Copy out every line below word for word, in the same order.

BEGIN Records for this exercise

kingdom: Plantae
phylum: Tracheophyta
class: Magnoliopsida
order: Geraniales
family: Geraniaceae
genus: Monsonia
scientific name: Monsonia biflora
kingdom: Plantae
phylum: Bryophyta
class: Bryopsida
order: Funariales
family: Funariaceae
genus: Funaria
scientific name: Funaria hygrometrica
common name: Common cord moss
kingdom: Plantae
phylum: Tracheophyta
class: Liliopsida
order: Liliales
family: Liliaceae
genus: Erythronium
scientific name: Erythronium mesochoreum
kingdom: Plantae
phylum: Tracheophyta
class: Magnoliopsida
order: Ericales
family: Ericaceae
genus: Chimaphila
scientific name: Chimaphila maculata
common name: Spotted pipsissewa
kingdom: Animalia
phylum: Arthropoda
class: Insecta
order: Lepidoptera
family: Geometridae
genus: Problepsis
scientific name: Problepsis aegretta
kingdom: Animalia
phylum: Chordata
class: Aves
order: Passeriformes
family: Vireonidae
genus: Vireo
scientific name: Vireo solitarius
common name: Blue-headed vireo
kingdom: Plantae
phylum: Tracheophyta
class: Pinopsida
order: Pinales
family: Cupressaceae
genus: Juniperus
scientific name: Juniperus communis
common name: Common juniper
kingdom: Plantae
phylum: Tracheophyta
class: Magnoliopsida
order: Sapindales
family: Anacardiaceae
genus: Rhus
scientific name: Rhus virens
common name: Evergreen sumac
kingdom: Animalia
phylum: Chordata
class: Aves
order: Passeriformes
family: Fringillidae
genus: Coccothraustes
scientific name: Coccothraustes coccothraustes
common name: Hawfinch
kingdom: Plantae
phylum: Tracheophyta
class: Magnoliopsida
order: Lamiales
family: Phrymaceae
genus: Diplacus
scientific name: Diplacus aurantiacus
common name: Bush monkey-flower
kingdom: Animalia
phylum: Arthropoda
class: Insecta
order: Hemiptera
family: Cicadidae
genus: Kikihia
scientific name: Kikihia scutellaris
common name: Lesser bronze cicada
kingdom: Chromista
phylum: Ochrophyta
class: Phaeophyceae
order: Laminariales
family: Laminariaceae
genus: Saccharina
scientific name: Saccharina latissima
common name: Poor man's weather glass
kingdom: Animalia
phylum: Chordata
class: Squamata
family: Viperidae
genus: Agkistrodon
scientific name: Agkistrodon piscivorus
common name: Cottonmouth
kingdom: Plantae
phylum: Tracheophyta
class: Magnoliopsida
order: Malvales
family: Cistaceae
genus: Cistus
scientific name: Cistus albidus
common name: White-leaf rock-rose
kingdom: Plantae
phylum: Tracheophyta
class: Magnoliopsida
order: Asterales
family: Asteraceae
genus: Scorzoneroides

END Records for this exercise

■ **Output of the task**
kingdom: Plantae
phylum: Tracheophyta
class: Magnoliopsida
order: Geraniales
family: Geraniaceae
genus: Monsonia
scientific name: Monsonia biflora
kingdom: Plantae
phylum: Bryophyta
class: Bryopsida
order: Funariales
family: Funariaceae
genus: Funaria
scientific name: Funaria hygrometrica
common name: Common cord moss
kingdom: Plantae
phylum: Tracheophyta
class: Liliopsida
order: Liliales
family: Liliaceae
genus: Erythronium
scientific name: Erythronium mesochoreum
kingdom: Plantae
phylum: Tracheophyta
class: Magnoliopsida
order: Ericales
family: Ericaceae
genus: Chimaphila
scientific name: Chimaphila maculata
common name: Spotted pipsissewa
kingdom: Animalia
phylum: Arthropoda
class: Insecta
order: Lepidoptera
family: Geometridae
genus: Problepsis
scientific name: Problepsis aegretta
kingdom: Animalia
phylum: Chordata
class: Aves
order: Passeriformes
family: Vireonidae
genus: Vireo
scientific name: Vireo solitarius
common name: Blue-headed vireo
kingdom: Plantae
phylum: Tracheophyta
class: Pinopsida
order: Pinales
family: Cupressaceae
genus: Juniperus
scientific name: Juniperus communis
common name: Common juniper
kingdom: Plantae
phylum: Tracheophyta
class: Magnoliopsida
order: Sapindales
family: Anacardiaceae
genus: Rhus
scientific name: Rhus virens
common name: Evergreen sumac
kingdom: Animalia
phylum: Chordata
class: Aves
order: Passeriformes
family: Fringillidae
genus: Coccothraustes
scientific name: Coccothraustes coccothraustes
common name: Hawfinch
kingdom: Plantae
phylum: Tracheophyta
class: Magnoliopsida
order: Lamiales
family: Phrymaceae
genus: Diplacus
scientific name: Diplacus aurantiacus
common name: Bush monkey-flower
kingdom: Animalia
phylum: Arthropoda
class: Insecta
order: Hemiptera
family: Cicadidae
genus: Kikihia
scientific name: Kikihia scutellaris
common name: Lesser bronze cicada
kingdom: Chromista
phylum: Ochrophyta
class: Phaeophyceae
order: Laminariales
family: Laminariaceae
genus: Saccharina
scientific name: Saccharina latissima
common name: Poor man's weather glass
kingdom: Animalia
phylum: Chordata
class: Squamata
family: Viperidae
genus: Agkistrodon
scientific name: Agkistrodon piscivorus
common name: Cottonmouth
kingdom: Plantae
phylum: Tracheophyta
class: Magnoliopsida
order: Malvales
family: Cistaceae
genus: Cistus
scientific name: Cistus albidus
common name: White-leaf rock-rose
kingdom: Plantae
phylum: Tracheophyta
class: Magnoliopsida
order: Asterales
family: Asteraceae
genus: Scorzoneroides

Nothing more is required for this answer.